» **Extrait cité**:
● ● ●

Au cours de la guerre versaillaise contre Paris, du 2 avril au 28 mai 1871, les journaux n’en finissent pas de raconter les « chiffons rouges » conquis sur les communards. Il peut sembler bizarre qu’il en reste si peu (voir l’article précédent de cette série). Qu’est devenu le drapeau (rouge) du bataillon de Duval, le 101e, pris si glorieusement dès le 3 avril et dont j’ai parlé dans un article précédent?  Il est probable que ces « loques » ont été détruites. Le drapeau tricolore du 147e conquis le 7 avril n’a peut-être dû sa survie qu’au fait, justement, qu’il était tricolore.

Voyons ce que disent les journaux. Celui du 101e est le seul drapeau conquis pendant la sortie torrentielle et mentionné par la presse.

Notons tout d’abord — ça ne va pas durer — qu’il n’y a pas que les versaillais qui conquièrent! Les fédérés en prennent deux à Neuilly le 16, ce qui occasionne un article dans le Journal officiel du 17. Des officiers de l’état-major de Dombrowski les apportent à l’Hôtel de Ville.

Le premier de ces drapeaux est de couleur verte, et porte la croix vendéenne; le second est composé des trois couleurs, disposées en forme de croix. Le drapeau vendéen, arboré sur une habitation, a été enlevé dans un élan commun par les officiers et gardes du 210e bataillon. Le second drapeau versaillais, planté sur une barricade, a été pris par le citoyen Letellon (Jean-Félix), garde à la 3e compagnie de marche du 134e bataillon, qui combattait dans les rangs du 114e bataillon de la garde nationale.
Ce n’est qu’avec peine que cet énergique citoyen s’est séparé de son glorieux trophée, et s’est décidé à le laisser partir à l’hôtel de ville.

Ils sont mentionnés dans un rapport de Beaufort (même journal, même date) et dans les procès verbaux de la Commune. Il y a beaucoup de témoins, de sorte que c’est certainement vrai. Il y avait donc vraiment des drapeaux vendéens… La presse hostile n’en parle pas. J’y ai passé un peu de temps, parce que c’est le seul exemple que j’ai trouvé de drapeaux pris par les fédérés. Ils sont certainement partis en flammes avec l’Hôtel de Ville le 24 mai…

Quelques jours plus tard, toujours à Neuilly, la légion étrangère (je ne sais pas s’il s’agit du même corps que le « régiment étranger » auquel appartenait le capitaine suisse Cérésole) conquiert, puis ramène fièrement à Versailles et à Thiers lui-même un drapeau rouge (Paris-Journal, 22 avril).

● ● ●

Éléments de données
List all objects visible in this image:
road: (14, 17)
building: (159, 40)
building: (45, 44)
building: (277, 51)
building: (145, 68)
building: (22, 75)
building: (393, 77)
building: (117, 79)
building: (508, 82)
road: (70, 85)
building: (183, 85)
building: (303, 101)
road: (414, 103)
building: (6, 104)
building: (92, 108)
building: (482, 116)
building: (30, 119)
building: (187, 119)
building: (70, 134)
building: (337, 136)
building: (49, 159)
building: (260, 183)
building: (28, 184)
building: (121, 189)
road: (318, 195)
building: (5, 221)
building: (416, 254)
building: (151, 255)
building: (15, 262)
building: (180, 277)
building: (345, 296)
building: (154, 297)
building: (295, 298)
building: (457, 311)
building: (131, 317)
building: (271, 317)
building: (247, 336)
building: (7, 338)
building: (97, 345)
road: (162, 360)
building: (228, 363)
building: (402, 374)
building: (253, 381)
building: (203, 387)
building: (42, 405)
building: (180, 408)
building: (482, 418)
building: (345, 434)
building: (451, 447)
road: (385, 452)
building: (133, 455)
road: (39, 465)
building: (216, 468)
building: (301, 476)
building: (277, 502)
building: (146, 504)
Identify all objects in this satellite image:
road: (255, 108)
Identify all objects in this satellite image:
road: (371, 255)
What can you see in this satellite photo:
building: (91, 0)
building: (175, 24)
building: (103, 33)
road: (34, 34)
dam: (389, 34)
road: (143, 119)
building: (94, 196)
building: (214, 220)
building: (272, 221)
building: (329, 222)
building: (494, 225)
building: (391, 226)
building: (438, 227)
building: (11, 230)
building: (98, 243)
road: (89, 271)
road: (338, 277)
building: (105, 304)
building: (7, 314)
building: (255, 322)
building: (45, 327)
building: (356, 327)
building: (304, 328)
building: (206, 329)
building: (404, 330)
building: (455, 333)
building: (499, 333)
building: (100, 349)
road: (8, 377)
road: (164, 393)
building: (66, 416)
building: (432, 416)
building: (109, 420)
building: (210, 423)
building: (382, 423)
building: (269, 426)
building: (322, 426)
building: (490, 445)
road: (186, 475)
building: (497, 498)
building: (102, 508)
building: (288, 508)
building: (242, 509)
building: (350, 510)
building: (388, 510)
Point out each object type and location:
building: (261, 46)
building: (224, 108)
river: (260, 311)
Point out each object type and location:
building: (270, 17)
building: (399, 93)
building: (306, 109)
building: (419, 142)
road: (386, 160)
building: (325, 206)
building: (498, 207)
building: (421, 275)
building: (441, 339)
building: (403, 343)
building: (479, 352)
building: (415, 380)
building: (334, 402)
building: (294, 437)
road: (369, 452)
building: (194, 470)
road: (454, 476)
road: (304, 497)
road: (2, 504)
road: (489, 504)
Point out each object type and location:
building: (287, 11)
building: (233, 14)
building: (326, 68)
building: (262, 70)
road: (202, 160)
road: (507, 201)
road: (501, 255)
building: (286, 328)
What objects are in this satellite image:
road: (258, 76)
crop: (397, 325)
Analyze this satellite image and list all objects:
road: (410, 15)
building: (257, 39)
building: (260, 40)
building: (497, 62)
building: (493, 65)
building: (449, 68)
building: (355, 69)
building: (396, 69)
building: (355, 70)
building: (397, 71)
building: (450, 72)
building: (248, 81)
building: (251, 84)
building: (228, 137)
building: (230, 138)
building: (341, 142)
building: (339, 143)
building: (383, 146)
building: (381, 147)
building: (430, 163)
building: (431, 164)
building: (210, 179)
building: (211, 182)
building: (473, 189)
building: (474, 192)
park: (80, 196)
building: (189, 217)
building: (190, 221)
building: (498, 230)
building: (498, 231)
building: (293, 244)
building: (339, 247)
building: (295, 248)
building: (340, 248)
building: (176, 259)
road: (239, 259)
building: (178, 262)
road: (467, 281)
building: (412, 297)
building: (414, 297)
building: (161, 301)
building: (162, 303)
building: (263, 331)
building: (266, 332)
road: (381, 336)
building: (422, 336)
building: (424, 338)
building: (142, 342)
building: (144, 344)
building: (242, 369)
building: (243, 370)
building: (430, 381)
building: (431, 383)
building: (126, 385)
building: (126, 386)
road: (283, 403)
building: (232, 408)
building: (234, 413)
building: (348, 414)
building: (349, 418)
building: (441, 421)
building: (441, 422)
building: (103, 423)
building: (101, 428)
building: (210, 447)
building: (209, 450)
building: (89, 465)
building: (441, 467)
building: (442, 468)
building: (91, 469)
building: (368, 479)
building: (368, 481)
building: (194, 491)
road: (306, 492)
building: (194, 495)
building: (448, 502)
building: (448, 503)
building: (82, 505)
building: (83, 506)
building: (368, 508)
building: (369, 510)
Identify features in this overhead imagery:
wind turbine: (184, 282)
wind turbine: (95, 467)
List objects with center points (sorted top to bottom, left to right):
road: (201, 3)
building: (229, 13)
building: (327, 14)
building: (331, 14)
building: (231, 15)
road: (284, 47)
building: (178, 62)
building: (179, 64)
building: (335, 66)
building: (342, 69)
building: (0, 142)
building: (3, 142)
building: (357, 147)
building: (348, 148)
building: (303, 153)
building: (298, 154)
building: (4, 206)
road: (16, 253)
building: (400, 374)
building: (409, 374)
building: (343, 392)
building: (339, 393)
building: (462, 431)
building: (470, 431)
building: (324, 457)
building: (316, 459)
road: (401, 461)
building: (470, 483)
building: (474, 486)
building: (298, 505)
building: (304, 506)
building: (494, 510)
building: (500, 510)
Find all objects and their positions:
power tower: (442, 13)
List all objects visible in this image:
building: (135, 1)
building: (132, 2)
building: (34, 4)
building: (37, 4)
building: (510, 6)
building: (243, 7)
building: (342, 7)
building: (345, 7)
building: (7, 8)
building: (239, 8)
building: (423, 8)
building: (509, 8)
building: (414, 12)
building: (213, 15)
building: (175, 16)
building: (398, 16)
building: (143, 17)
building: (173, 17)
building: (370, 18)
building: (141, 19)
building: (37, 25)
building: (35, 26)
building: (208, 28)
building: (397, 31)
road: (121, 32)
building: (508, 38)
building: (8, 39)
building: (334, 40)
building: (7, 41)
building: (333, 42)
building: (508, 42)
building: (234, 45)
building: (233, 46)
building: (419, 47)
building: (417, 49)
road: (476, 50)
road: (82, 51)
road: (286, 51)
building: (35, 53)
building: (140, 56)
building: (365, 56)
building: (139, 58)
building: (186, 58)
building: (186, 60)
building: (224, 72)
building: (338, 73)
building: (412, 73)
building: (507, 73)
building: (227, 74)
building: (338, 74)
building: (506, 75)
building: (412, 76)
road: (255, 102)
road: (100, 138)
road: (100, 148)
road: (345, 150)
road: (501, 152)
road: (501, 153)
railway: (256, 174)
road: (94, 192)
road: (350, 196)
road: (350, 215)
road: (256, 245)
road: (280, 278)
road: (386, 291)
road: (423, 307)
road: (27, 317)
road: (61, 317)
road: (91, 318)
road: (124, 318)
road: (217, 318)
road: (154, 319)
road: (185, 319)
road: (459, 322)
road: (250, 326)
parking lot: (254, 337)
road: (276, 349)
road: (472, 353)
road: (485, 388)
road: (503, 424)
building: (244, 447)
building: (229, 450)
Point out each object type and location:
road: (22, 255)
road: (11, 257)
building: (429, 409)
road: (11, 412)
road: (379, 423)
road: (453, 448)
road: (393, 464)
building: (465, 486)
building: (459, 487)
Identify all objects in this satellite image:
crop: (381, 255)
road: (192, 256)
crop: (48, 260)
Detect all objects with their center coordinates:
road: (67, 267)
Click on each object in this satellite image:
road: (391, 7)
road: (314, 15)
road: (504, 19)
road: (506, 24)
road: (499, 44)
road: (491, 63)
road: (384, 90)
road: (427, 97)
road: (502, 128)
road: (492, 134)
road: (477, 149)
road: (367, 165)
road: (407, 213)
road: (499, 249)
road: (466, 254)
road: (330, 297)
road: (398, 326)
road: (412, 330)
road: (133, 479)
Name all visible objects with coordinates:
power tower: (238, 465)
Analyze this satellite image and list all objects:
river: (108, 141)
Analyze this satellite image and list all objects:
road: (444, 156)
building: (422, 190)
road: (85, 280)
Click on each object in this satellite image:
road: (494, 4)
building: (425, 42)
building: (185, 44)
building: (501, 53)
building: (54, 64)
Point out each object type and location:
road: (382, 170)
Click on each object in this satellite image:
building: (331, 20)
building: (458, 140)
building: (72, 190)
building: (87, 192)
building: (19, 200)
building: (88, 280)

● ● ●

» **Liste des tâches**:
#1 Répondez à ces questions sur le texte consacré aux drapeaux pris en 1871 :
(a) Quel jour les fédérés prennent-ils deux drapeaux à Neuilly ?
(b) De quelle couleur est le premier de ces deux drapeaux, et que porte-t-il ?
(c) Quel journal rapporte le drapeau rouge ramené à Versailles par la légion étrangère, et à quelle date ?
#2 Renvoyez à l'identique les lignes des données, en commençant au début de ces lignes et en terminant par la ligne qui contient « road: (371, 255) », celle-ci incluse.

» **Corrigé**:
#1
(a) Le 16.
(b) Il est vert et porte la croix vendéenne.
(c) Paris-Journal, le 22 avril.

#2
List all objects visible in this image:
road: (14, 17)
building: (159, 40)
building: (45, 44)
building: (277, 51)
building: (145, 68)
building: (22, 75)
building: (393, 77)
building: (117, 79)
building: (508, 82)
road: (70, 85)
building: (183, 85)
building: (303, 101)
road: (414, 103)
building: (6, 104)
building: (92, 108)
building: (482, 116)
building: (30, 119)
building: (187, 119)
building: (70, 134)
building: (337, 136)
building: (49, 159)
building: (260, 183)
building: (28, 184)
building: (121, 189)
road: (318, 195)
building: (5, 221)
building: (416, 254)
building: (151, 255)
building: (15, 262)
building: (180, 277)
building: (345, 296)
building: (154, 297)
building: (295, 298)
building: (457, 311)
building: (131, 317)
building: (271, 317)
building: (247, 336)
building: (7, 338)
building: (97, 345)
road: (162, 360)
building: (228, 363)
building: (402, 374)
building: (253, 381)
building: (203, 387)
building: (42, 405)
building: (180, 408)
building: (482, 418)
building: (345, 434)
building: (451, 447)
road: (385, 452)
building: (133, 455)
road: (39, 465)
building: (216, 468)
building: (301, 476)
building: (277, 502)
building: (146, 504)
Identify all objects in this satellite image:
road: (255, 108)
Identify all objects in this satellite image:
road: (371, 255)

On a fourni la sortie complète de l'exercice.